La carte des excisions en Afrique et au Moyen-Orient

Temps de lecture : 2 min

Détail de la carte de The Economist

Le Fonds des Nations unies pour l'enfance (Unicef) a publié mardi 22 juillet de nouveaux chiffres sur le mariage forcé de femmes encore enfants et l'excision dans le monde. La bonne nouvelle, comme le souligne The Economist, est que la part des jeunes filles qui sont soumises à des mutilations génitales féminines dans le monde a diminué d'un tiers en trois décennies. Mais il y a une mauvaise nouvelle, poursuit l'hebdomadaire britannique:

«Voici la tragédie: sept filles se font encore couper ou mutiler les parties génitales chaque minute dans le monde. Et la vitesse à laquelle la pratique décline n'est pas suffisante pour contrebalancer l'augmentation de la population. Si cette diminution ne s'accélère pas, le nombre de victimes va passer de 3,6 millions par an aujourd'hui à 4,1 million en 2035.»

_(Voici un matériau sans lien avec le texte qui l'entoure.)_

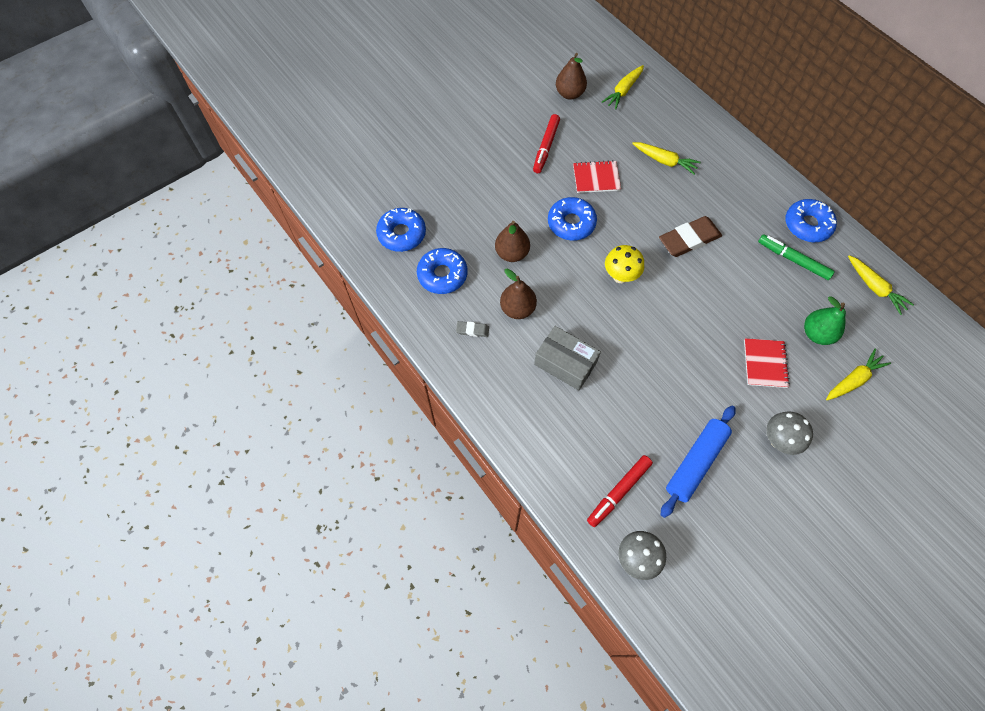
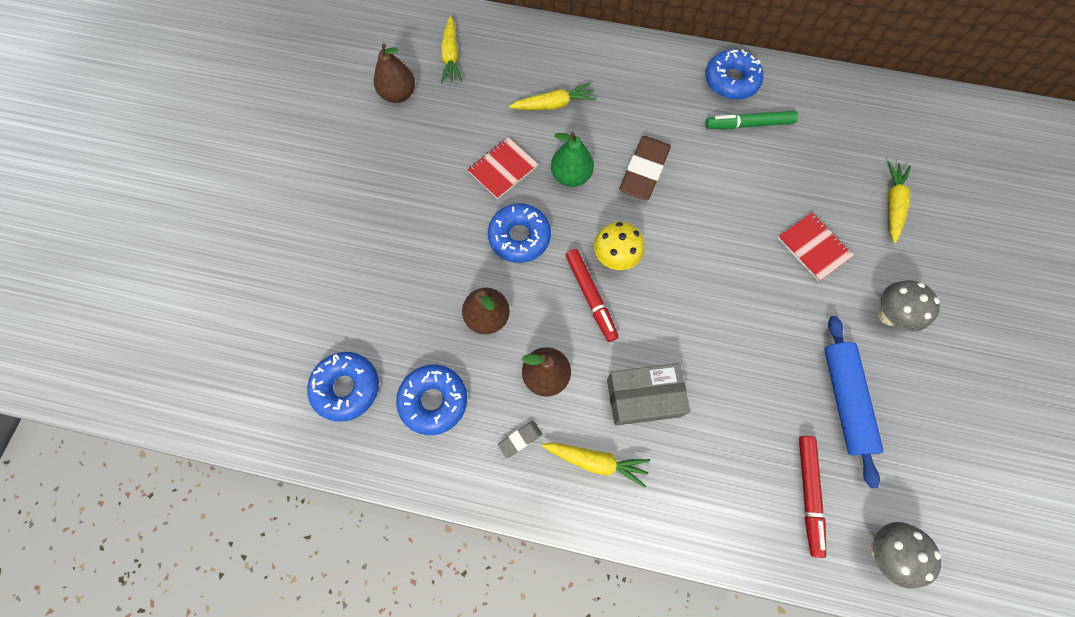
camera: 40 degrees left, 5 degrees up
red marker [533,114,560,173] -> red marker moved to [566,249,619,342]
green pear [804,296,846,345] -> green pear moved to [551,131,594,187]
yellow carrot [848,255,914,315] -> yellow carrot moved to [542,443,650,487]

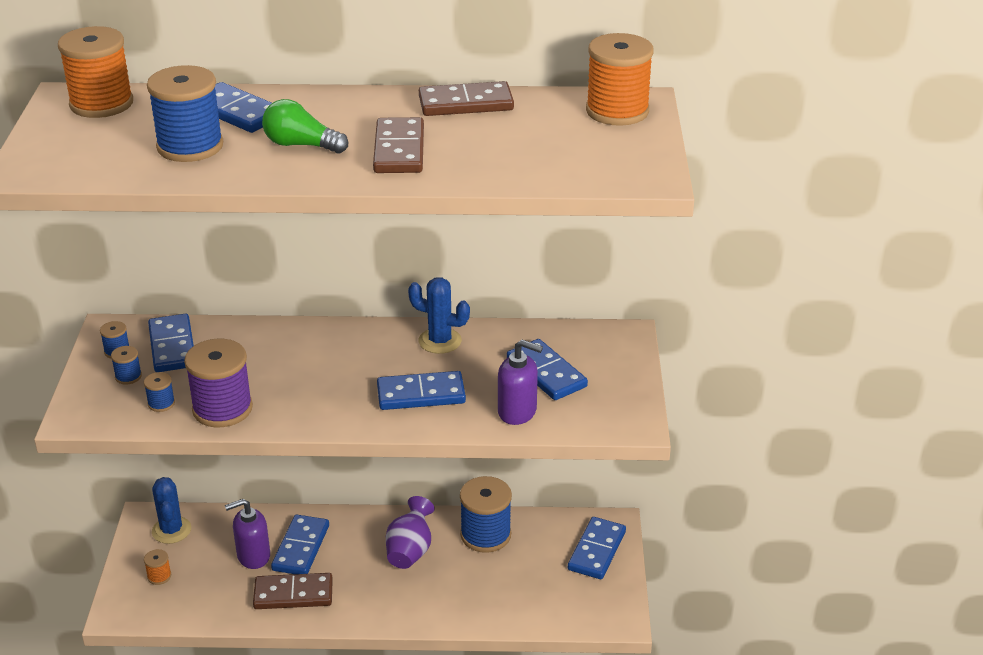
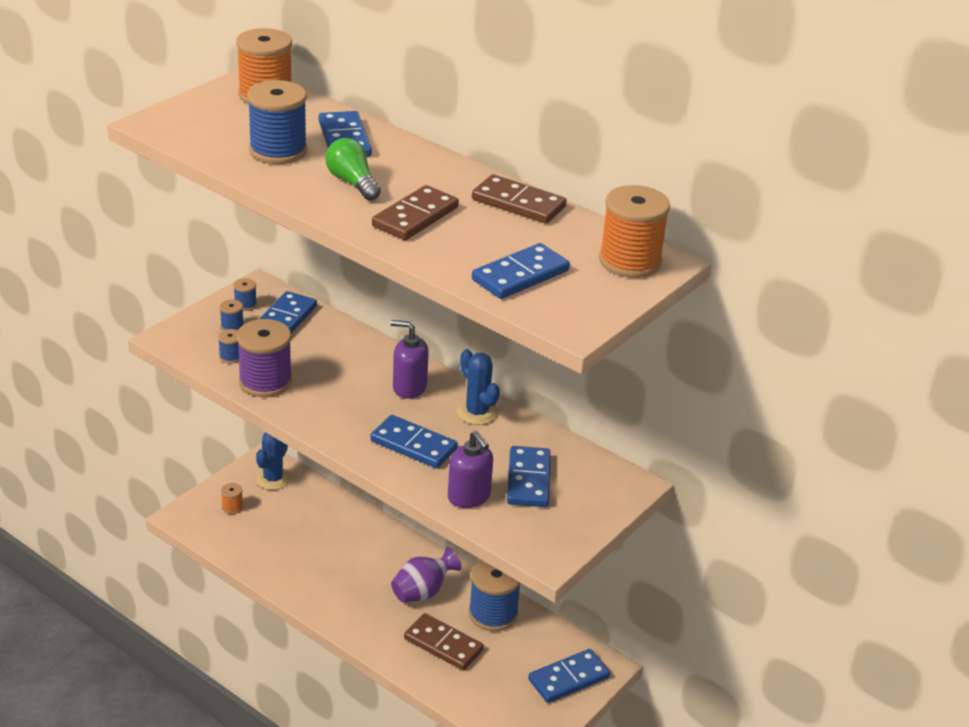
camera: 35 degrees right, 0 degrees up
purple soap dispenser [225,499,270,569] -> purple soap dispenser moved to [390,320,429,399]
brown domino [253,573,333,609] -> brown domino moved to [404,613,484,670]
blue domino [271,515,329,574] -> blue domino moved to [472,243,570,299]

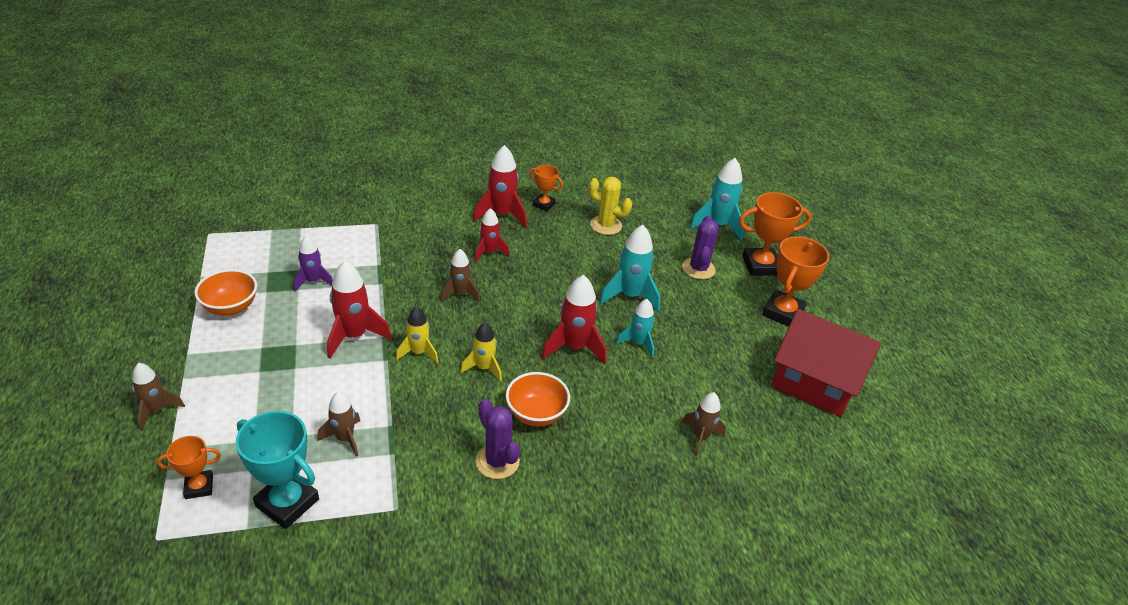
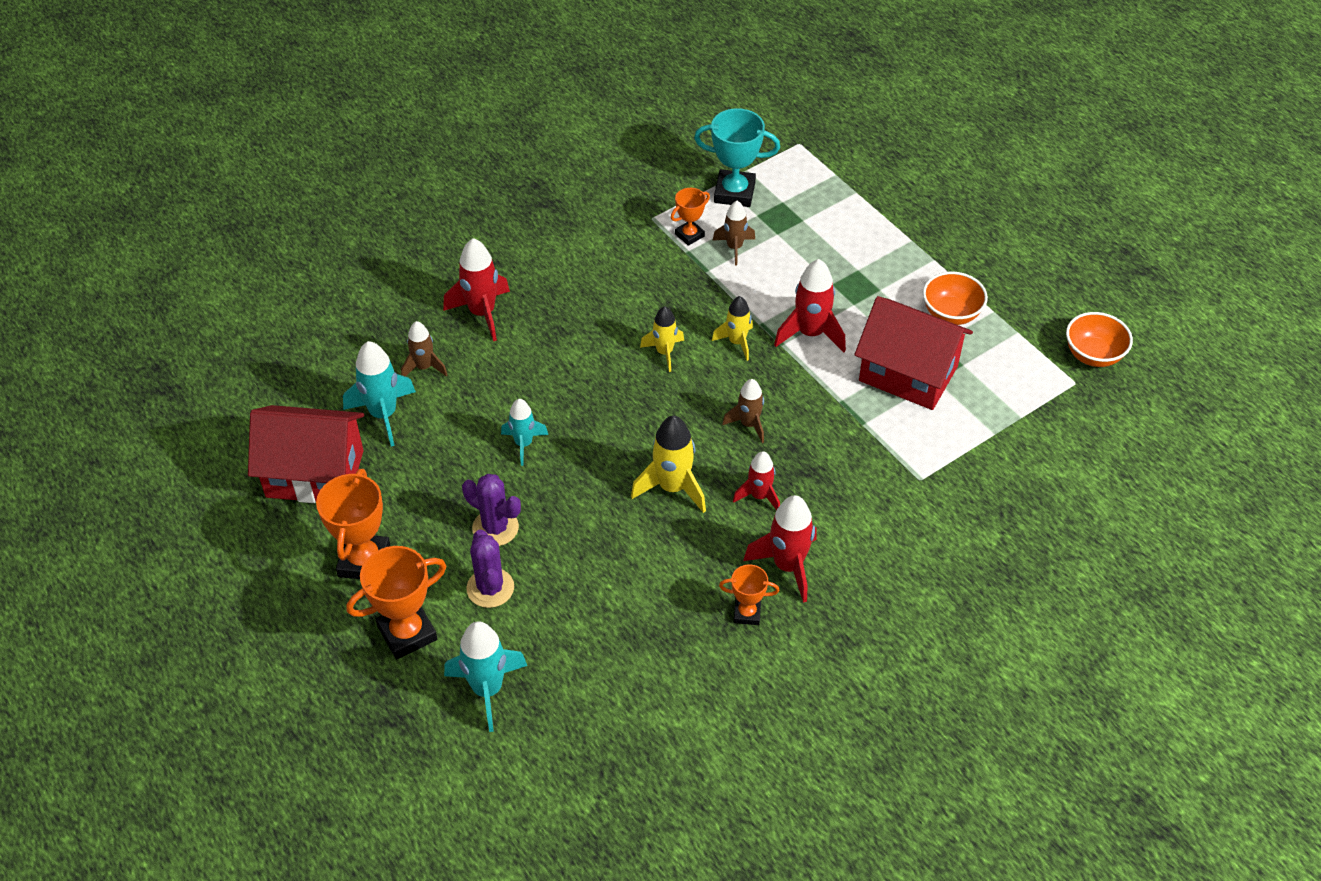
camera: 160 degrees right, 10 degrees up
brown rocket [132,363,185,431] -> none
orange trophy [157,436,221,499] -> orange trophy moved to [671,188,710,246]
purple rocket [294,236,333,291] -> red house [855,296,973,410]
purple cactus [475,399,520,479] -> purple cactus moved to [462,474,521,546]
orange bowl [506,372,570,427] -> orange bowl moved to [1066,312,1133,367]
red rocket [541,275,606,364] -> red rocket moved to [443,238,510,341]
yellow cactus [589,177,632,235] -> none
turquoise rocket [599,225,660,311] -> turquoise rocket moved to [343,341,416,446]
none -> yellow rocket [631,415,706,513]

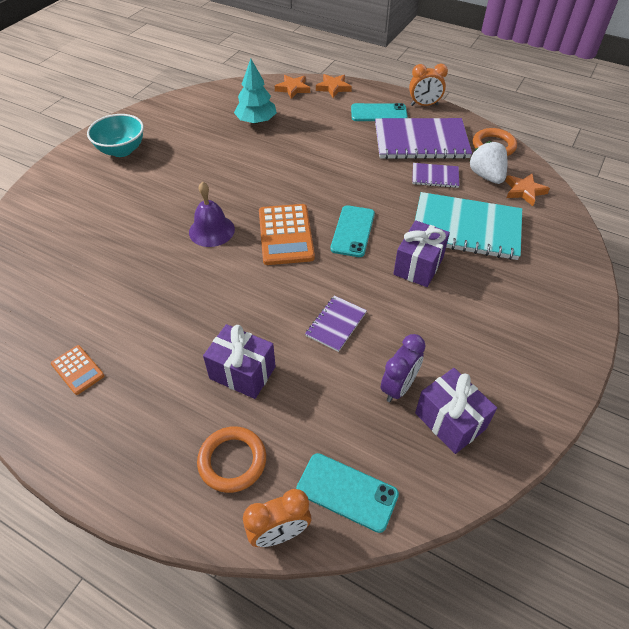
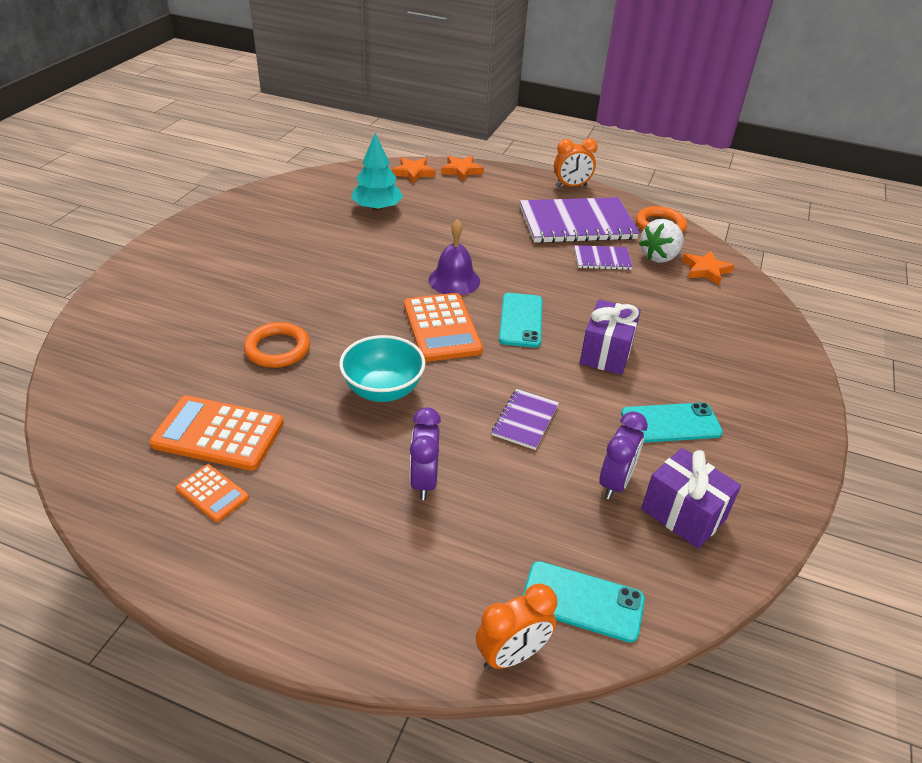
camera: 10 degrees left, 10 degrees down
turquoise bowl [87,114,144,157] -> turquoise bowl moved to [339,335,426,402]
purple bell [189,182,235,247] -> purple bell moved to [429,219,480,295]
orange ring [197,426,266,493] -> orange ring moved to [244,322,310,368]
purple gift [203,324,276,399] -> purple clock [410,407,441,500]
turquoise phone [351,103,408,121] -> turquoise phone moved to [621,402,723,443]
turquoise notebook [415,192,522,260] -> none
white strawberry [469,141,507,184] -> white strawberry turned 105 degrees counterclockwise [639,219,684,263]
none -> orange calculator [149,396,284,471]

RFI prend l'exemple du Sénégal, où l'excision est interdite depuis 1999 mais où il est encore difficile de faire respecter la loi. Le taux actuel «dans des régions à forte prévalence comme Kolda et Tambacounda» est passé «de 94% à 87%».

The Economist a mis au point la carte ci-dessus qui permet de se rendre compte de l'étendue de la pratique dans certains pays d'Afrique et du Moyen-Orient comme le Soudan, l'Egypte ou le Mali, où elle concerne plus de 80% des femmes.

Du côté des mariages forcés, la situation n'est pas franchement meilleure: plus de 700 millions de femmes ont été mariées pendant leur enfance dans le monde, et plus d'un tiers d'entre elles (soit quelque 250 millions) l'ont été avant l'âge de 15 ans.

«La vie future d'une enfant mariée a de bonnes chances d'être pauvre et socialement isolée, explique The Economist. La scolarisation sera sans doute laissée de côté.»

Coïncidence ou non, quelques jours à peine après la publication des chiffres de l'Unicef, une rumeur se propageait jusqu'à être prise au sérieux par l'ONU selon laquelle l'Etat islamique en Irak et au Levant (EIIL) aurait pris un décret exigeant que toutes les femmes âgées entre 11 ans et 46 ans, résidentes sur le territoire contrôlé par EIIL subissent une mutilation de leurs organes génitaux. C'était un faux.